▸ Exercise data

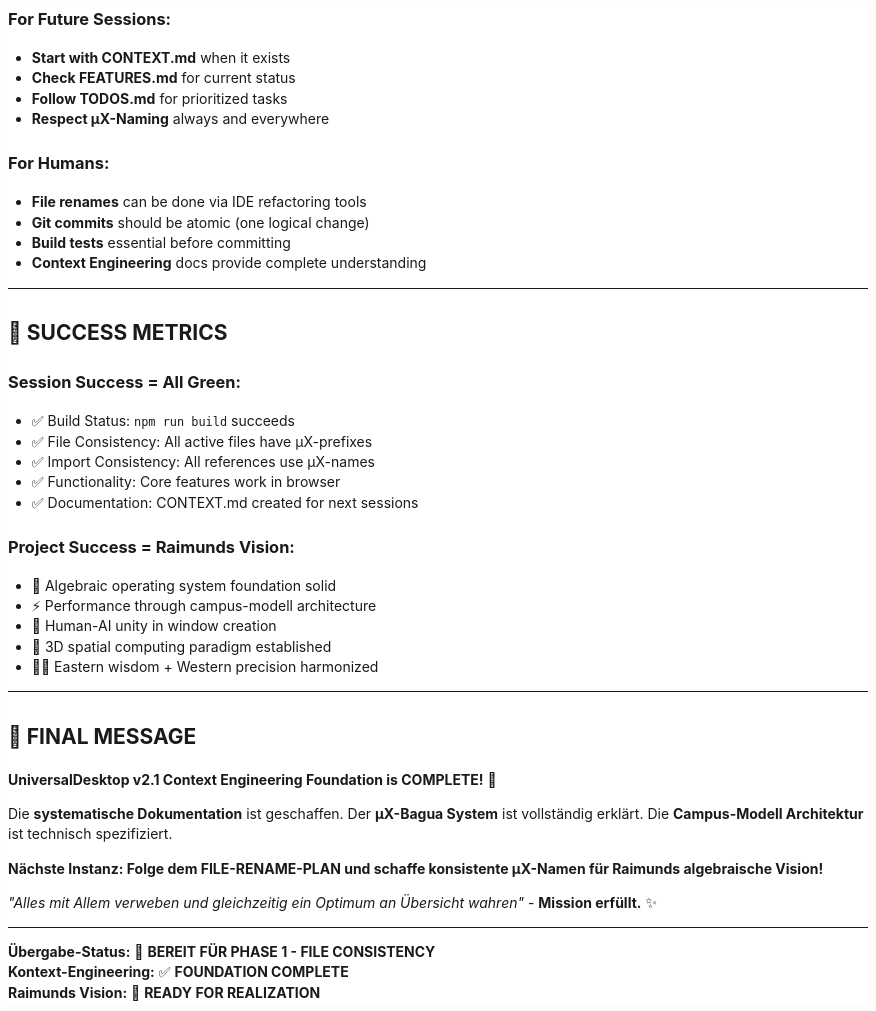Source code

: ### **For Future Sessions:**
- **Start with CONTEXT.md** when it exists
- **Check FEATURES.md** for current status  
- **Follow TODOS.md** for prioritized tasks
- **Respect μX-Naming** always and everywhere

### **For Humans:**
- **File renames** can be done via IDE refactoring tools
- **Git commits** should be atomic (one logical change)
- **Build tests** essential before committing
- **Context Engineering** docs provide complete understanding

---

## 🎯 **SUCCESS METRICS**

### **Session Success = All Green:**
- ✅ Build Status: `npm run build` succeeds
- ✅ File Consistency: All active files have μX-prefixes  
- ✅ Import Consistency: All references use μX-names
- ✅ Functionality: Core features work in browser
- ✅ Documentation: CONTEXT.md created for next sessions

### **Project Success = Raimunds Vision:**
- 🌌 Algebraic operating system foundation solid
- ⚡ Performance through campus-modell architecture
- 🤖 Human-AI unity in window creation
- 📐 3D spatial computing paradigm established
- 🧙‍♂️ Eastern wisdom + Western precision harmonized

---

## 🏁 **FINAL MESSAGE**

**UniversalDesktop v2.1 Context Engineering Foundation is COMPLETE!** 🎉

Die **systematische Dokumentation** ist geschaffen. Der **μX-Bagua System** ist vollständig erklärt. Die **Campus-Modell Architektur** ist technisch spezifiziert. 

**Nächste Instanz: Folge dem FILE-RENAME-PLAN und schaffe konsistente μX-Namen für Raimunds algebraische Vision!**

*"Alles mit Allem verweben und gleichzeitig ein Optimum an Übersicht wahren"* - **Mission erfüllt.** ✨

---

**Übergabe-Status:** 🔄 **BEREIT FÜR PHASE 1 - FILE CONSISTENCY**  
**Kontext-Engineering:** ✅ **FOUNDATION COMPLETE**  
**Raimunds Vision:** 🌌 **READY FOR REALIZATION**
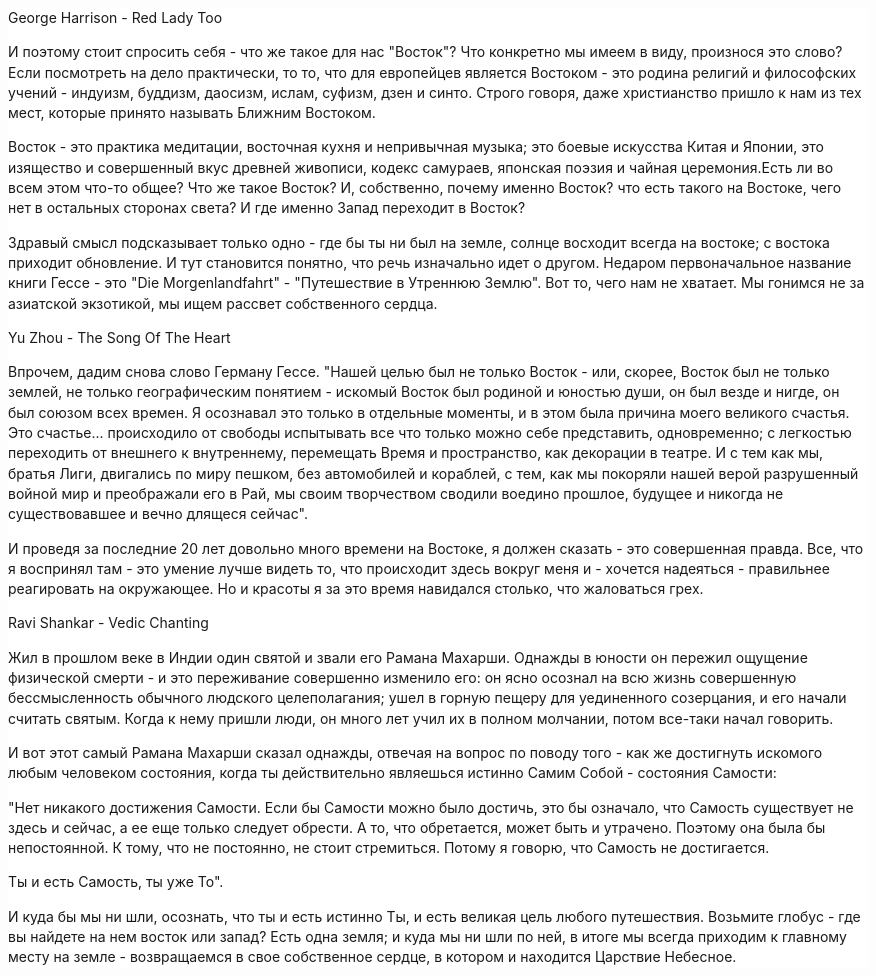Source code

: George Harrison - Red Lady Too

И поэтому стоит спросить себя - что же такое для нас "Восток"? Что конкретно мы имеем в виду, произнося это слово? Если посмотреть на дело практически, то то, что для европейцев является Востоком - это родина религий и философских учений - индуизм, буддизм, даосизм, ислам, суфизм, дзен и синто. Строго говоря, даже христианство пришло к нам из тех мест, которые принято называть Ближним Востоком.

Восток - это практика медитации, восточная кухня и непривычная музыка; это боевые искусства Китая и Японии, это изящество и совершенный вкус древней живописи, кодекс самураев, японская поэзия и чайная церемония.Есть ли во всем этом что-то общее? Что же такое Восток? И, собственно, почему именно Восток? что есть такого на Востоке, чего нет в остальных сторонах света? И где именно Запад переходит в Восток?

Здравый смысл подсказывает только одно - где бы ты ни был на земле, солнце восходит всегда на востоке; с востока приходит обновление. И тут становится понятно, что речь изначально идет о другом. Недаром первоначальное название книги Гессе - это "Die Morgenlandfahrt" - "Путешествие в Утреннюю Землю". Вот то, чего нам не хватает. Мы гонимся не за азиатской экзотикой, мы ищем рассвет собственного сердца.

Yu Zhou - The Song Of The Heart

Впрочем, дадим снова слово Герману Гессе. "Нашей целью был не только Восток - или, скорее, Восток был не только землей, не только географическим понятием - искомый Восток был родиной и юностью души, он был везде и нигде, он был союзом всех времен. Я осознавал это только в отдельные моменты, и в этом была причина моего великого счастья. Это счастье... происходило от свободы испытывать все что только можно себе представить, одновременно; с легкостью переходить от внешнего к внутреннему, перемещать Время и пространство, как декорации в театре. И с тем как мы, братья Лиги, двигались по миру пешком, без автомобилей и кораблей, с тем, как мы покоряли нашей верой разрушенный войной мир и преображали его в Рай, мы своим творчеством сводили воедино прошлое, будущее и никогда не существовавшее и вечно длящеся сейчас".

И проведя за последние 20 лет довольно много времени на Востоке, я должен сказать - это совершенная правда. Все, что я воспринял там - это умение лучше видеть то, что происходит здесь вокруг меня и - хочется надеяться - правильнее реагировать на окружающее. Но и красоты я за это время навидался столько, что жаловаться грех.

Ravi Shankar - Vedic Chanting

Жил в прошлом веке в Индии один святой и звали его Рамана Махарши. Однажды в юности он пережил ощущение физической смерти - и это переживание совершенно изменило его: он ясно осознал на всю жизнь совершенную бессмысленность обычного людского целеполагания; ушел в горную пещеру для уединенного созерцания, и его начали считать святым. Когда к нему пришли люди, он много лет учил их в полном молчании, потом все-таки начал говорить.

И вот этот самый Рамана Махарши сказал однажды, отвечая на вопрос по поводу того - как же достигнуть искомого любым человеком состояния, когда ты действительно являешься истинно Самим Собой - состояния Самости:

"Нет никакого достижения Самости. Если бы Самости можно было достичь, это бы означало, что Самость существует не здесь и сейчас, а ее еще только следует обрести. А то, что обретается, может быть и утрачено. Поэтому она была бы непостоянной. К тому, что не постоянно, не стоит стремиться. Потому я говорю, что Самость не достигается.

Ты и есть Самость, ты уже То".

И куда бы мы ни шли, осознать, что ты и есть истинно Ты, и есть великая цель любого путешествия. Возьмите глобус - где вы найдете на нем восток или запад? Есть одна земля; и куда мы ни шли по ней, в итоге мы всегда приходим к главному месту на земле - возвращаемся в свое собственное сердце, в котором и находится Царствие Небесное.
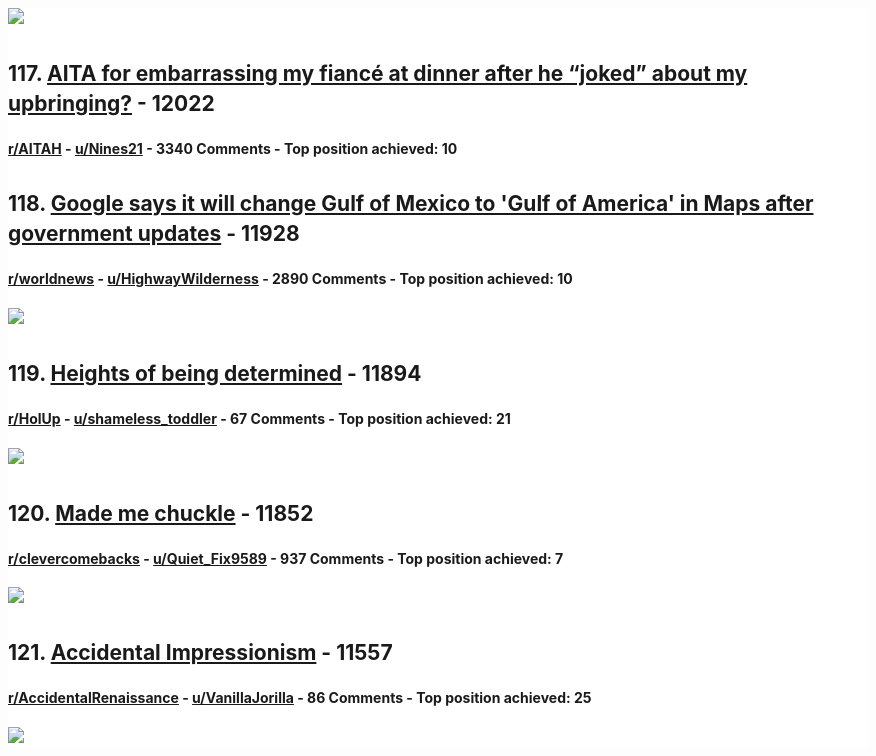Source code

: <a href="https://torontosun.com/opinion/columnists/kinsella-trump-not-a-friend-of-canada-hes-our-enemy"><img src="https://b.thumbs.redditmedia.com/uEyNFmUkBXDmXqnbvSUpUBxS2xyL_TeAlIUmnfvDZao.jpg"></img></a>

## 117. [AITA for embarrassing my fiancé at dinner after he “joked” about my upbringing?](http://reddit.com/r/AITAH/comments/1ibozlf/aita_for_embarrassing_my_fiancé_at_dinner_after/) - 12022
#### [r/AITAH](http://reddit.com/r/AITAH) - [u/Nines21](http://reddit.com/u/Nines21) - 3340 Comments - Top position achieved: 10

## 118. [Google says it will change Gulf of Mexico to 'Gulf of America' in Maps after government updates](http://reddit.com/r/worldnews/comments/1ibp6s4/google_says_it_will_change_gulf_of_mexico_to_gulf/) - 11928
#### [r/worldnews](http://reddit.com/r/worldnews) - [u/HighwayWilderness](http://reddit.com/u/HighwayWilderness) - 2890 Comments - Top position achieved: 10

<a href="https://www.cnbc.com/2025/01/27/google-maps-to-show-gulf-of-america-after-government-updates.html"><img src="https://a.thumbs.redditmedia.com/2ZLU2T0I-jy9ypTSFi0IhkGsmmF4eqhAcFuWBxZR9_8.jpg"></img></a>

## 119. [Heights of being determined](http://reddit.com/r/HolUp/comments/1ibb0wt/heights_of_being_determined/) - 11894
#### [r/HolUp](http://reddit.com/r/HolUp) - [u/shameless_toddler](http://reddit.com/u/shameless_toddler) - 67 Comments - Top position achieved: 21

<a href="https://i.redd.it/vodnbn7nwjfe1.png"><img src="https://b.thumbs.redditmedia.com/eyssSTFoo7UPV37SksJvd5xD_hBBDgqwIEMie5t3wxQ.jpg"></img></a>

## 120. [Made me chuckle](http://reddit.com/r/clevercomebacks/comments/1ib28ou/made_me_chuckle/) - 11852
#### [r/clevercomebacks](http://reddit.com/r/clevercomebacks) - [u/Quiet_Fix9589](http://reddit.com/u/Quiet_Fix9589) - 937 Comments - Top position achieved: 7

<a href="https://i.redd.it/sgcn2qzljhfe1.jpeg"><img src="https://b.thumbs.redditmedia.com/Pg8rOj7v9Y7h2kLZBpPL5zsduWLotl6Q12TrjksjTUo.jpg"></img></a>

## 121. [Accidental Impressionism](http://reddit.com/r/AccidentalRenaissance/comments/1iavw1b/accidental_impressionism/) - 11557
#### [r/AccidentalRenaissance](http://reddit.com/r/AccidentalRenaissance) - [u/VanillaJorilla](http://reddit.com/u/VanillaJorilla) - 86 Comments - Top position achieved: 25

<a href="https://i.redd.it/e62oomjfsffe1.png"><img src="https://b.thumbs.redditmedia.com/FuhhzmUlCkxYjHSKd16iOwdC-0miMQE7kX-DTtKa4nU.jpg"></img></a>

▸ Work request
Using the listing above, list every line in which the string "government" occurs.

▸ Solution
## 118. [Google says it will change Gulf of Mexico to 'Gulf of America' in Maps after government updates](http://reddit.com/r/worldnews/comments/1ibp6s4/google_says_it_will_change_gulf_of_mexico_to_gulf/) - 11928
<a href="https://www.cnbc.com/2025/01/27/google-maps-to-show-gulf-of-america-after-government-updates.html"><img src="https://a.thumbs.redditmedia.com/2ZLU2T0I-jy9ypTSFi0IhkGsmmF4eqhAcFuWBxZR9_8.jpg"></img></a>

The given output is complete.